Zvi Lando: So it obviously varies significantly by country. So Germany attach rates remain in the 80% to 90%. While, in Italy, I'm working off of memory here. So -- but it's in the range of 40% to 50%, 50%. And then as I said before, in the Netherlands, it's up 10%. If we take these as representative markets in the US -- in Europe, excuse me. In the US, it also varies, of course, by market. So in California, overall attach rates right now is about 40% to 50%. But that splits, of course, between some of the remaining NEM 2.0 installations. They don't necessarily take a battery and the NEM 3.0 that do take a batteries. We mentioned that the sell-through of batteries in the US was up 40-something percent in the fourth quarter. So you can assume that the majority of this is going to California and the attach rate is gradually increasing. In the other states in the US, it's fairly low. I would, again, off memory, it's probably in the range of between 10% to 15% or so.

Operator: Thank you. Our next question comes from Vikram Bagri with Citi.

Vikram Bagri: Good afternoon everyone. I apologize, but I wanted to ask one more question about the long-term revenue outlook. Zvi, I think, you mentioned the outlook assumes some market gains. I was wondering if you can highlight the markets where you see market share in opportunity and what the strategy will be to capture that market share? And it doesn't sound like the second half assumes any inventory restocking, but I wanted to clarify, fourth quarter sort of the outlook $600 million to $650 million does not assume any inventory restocking in any way? And then I have a follow-up.
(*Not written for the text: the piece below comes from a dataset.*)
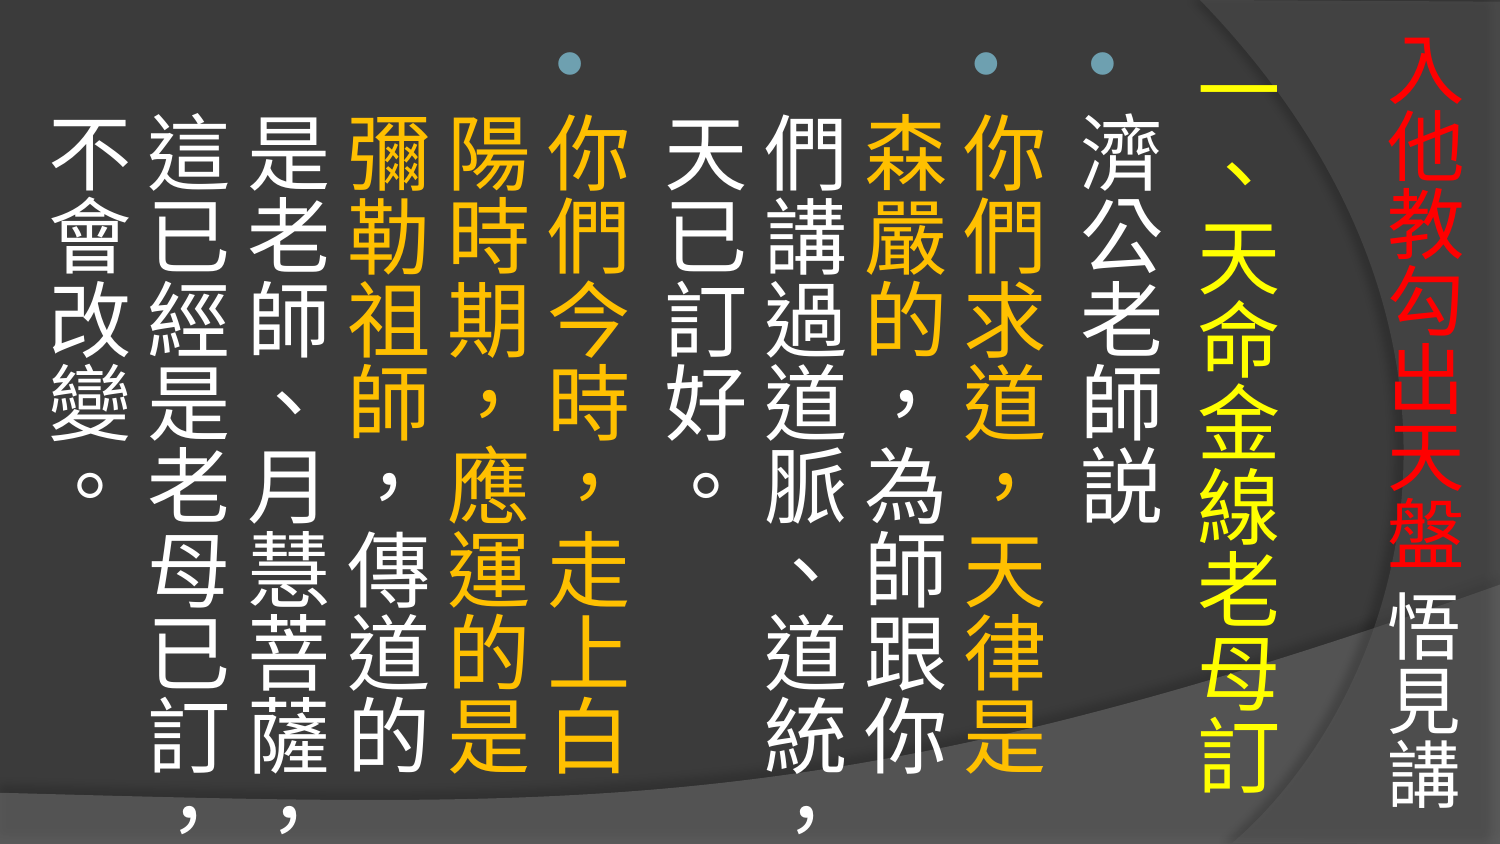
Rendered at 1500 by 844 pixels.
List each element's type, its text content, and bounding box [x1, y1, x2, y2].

title 入他教勾出天盤 悟見講 [1364, 21, 1483, 820]
list 一、天命金線老母訂 濟公老師説 你們求道，天律是森嚴的，為師跟你們講過道脈、道統，天已訂好。 你們今時，走上白陽時期，應運的是彌勒祖師，傳道的是老師、月慧菩薩，這已經是老母已訂，不會改變。 [29, 27, 1365, 820]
Zvi Lando: On the first question, I think I discussed there is the topic of new segments that we have entered that we previously didn't serve at all. And obviously, there, every shipment is a market share gain. And the ground amount now that we're shipping 300-kilowatt inverters. We're gaining market share, and the same is in trackers. And same elsewhere from a revenue perspective, the scale is not huge, and we also didn't include it in the assumptions. In the core markets, share gains are obviously much more incremental. We didn't -- we don't give specific numbers or expectations or market. We have plans. We didn't bake them into the assumptions on the sell-through trajectory, leading on into revenue trajectory. Vikram, can you clarify again the second question just to make sure that we understand it correctly.

Vikram Bagri: I was asking the outlook for fourth quarter, $600 million to $650 million does not assume any inventory restocking in any way. I believe it does not, but I wanted to clarify.

Zvi Lando: It assumes that the distribution channel will be by then at the balanced inventory level that they typically want to maintain that historically is somewhere in the range of 60 to 90 days of inventory is what our experience is that most distributors and channels want to hold. So that is kind of what we modeled again a bit variations on countries and regions and products, if that is what -- if that helps with the question.

Operator: Thank you. We have no further questions at this time. I now return the call of the conference back over to the presenters.

Zvi Lando: Okay. Just wanted to thank everyone for joining us on the call today, and have a good evening. Thank you.

Operator: This concludes today's teleconference. You may now disconnect your lines. Thank you for participating.